**OBJECTIVE:** Reproduce the lavender farm text verbatim, everything from "Get ready to take" down to "the season's bloom.".

**SELECTED TEXT:**
This Long Island Lavender Farm Just Started to Bloom
Lavender by the Bay is located just outside NYC, and will have guests walking through scented seas of purple flowers.
Get ready to take in deep breaths and soothe your soul. At Lavender by the Bay, a lavender farm located just outside of NYC in Long Island, over 80,000 lavender plants will welcome you to the 17-acre property during the season's bloom.
The farm's website encourages guests to "walk through magical fields of purple" and "take a lavender-scented break." The fields at Lavender by the Bay—which features two farm locations, one in East Marion and one in Calverton—enter peak blooming season during the summer months, which makes for a perfect excuse to leave behind the hustle and bustle of the city. Because of the different variety of lavender the farm grows, like English and French lavender, flowers bloom in different months. The first of three majestic blooming periods is in mid-June, followed by two more in early July and early Fall.
According to Lavender by the Bay's Instagram profile, the English lavender fields at their Calverton location just started to bloom, and visitors should get ready to organize a day trip to the beautiful purple fields.
English lavender is both the first and the last one to bloom in mid-June and early fall. You can marvel at its beauty twice during the summer, and while it is smaller than its French counterpart, it is more colorful. English lavender comes in over 20 varieties, and its color schemes include white, purple, blue, and even pink.
The early fall bloom of English lavender is smaller in size compared to the other ones, but it definitely gives a final opportunity to breathe in the flowers in case you missed the other blooming periods.

**GIVEN MATERIAL:**
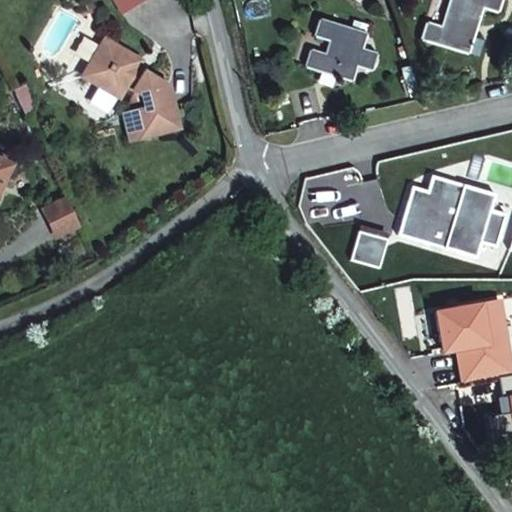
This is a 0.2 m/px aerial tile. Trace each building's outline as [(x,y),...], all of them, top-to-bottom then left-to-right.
[(490,0),(499,2),(500,0),(448,0),(444,18),(439,34),(471,44),(483,0),(490,0)] [(368,21),(321,10),(317,25),(331,29),(327,46),(315,43),(312,58),(355,68),(360,52),(364,36),(368,21)] [(427,13),(422,29),(439,34),(444,18),(427,13)] [(364,36),(360,52),(378,58),(382,43),(364,36)] [(146,70),(150,64),(114,40),(96,67),(131,91),(138,82),(156,92),(159,99),(133,106),(139,134),(189,123),(180,92),(146,70)] [(0,186),(18,155),(0,144),(0,186)] [(458,171),(440,167),(435,183),(452,188),(458,171)] [(458,171),(452,188),(435,183),(421,178),(407,223),(442,232),(447,217),(463,221),(459,236),(491,244),(496,230),(509,233),(511,223),(511,198),(502,196),(497,213),(468,204),(476,176),(458,171)] [(85,218),(72,191),(51,204),(65,227),(85,218)] [(442,232),(459,236),(463,221),(447,217),(442,232)] [(511,328),(502,313),(470,336),(463,326),(451,335),(487,386),(511,368),(511,354),(508,348),(511,344),(511,328)]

**ANSWER:**
Get ready to take in deep breaths and soothe your soul. At Lavender by the Bay, a lavender farm located just outside of NYC in Long Island, over 80,000 lavender plants will welcome you to the 17-acre property during the season's bloom.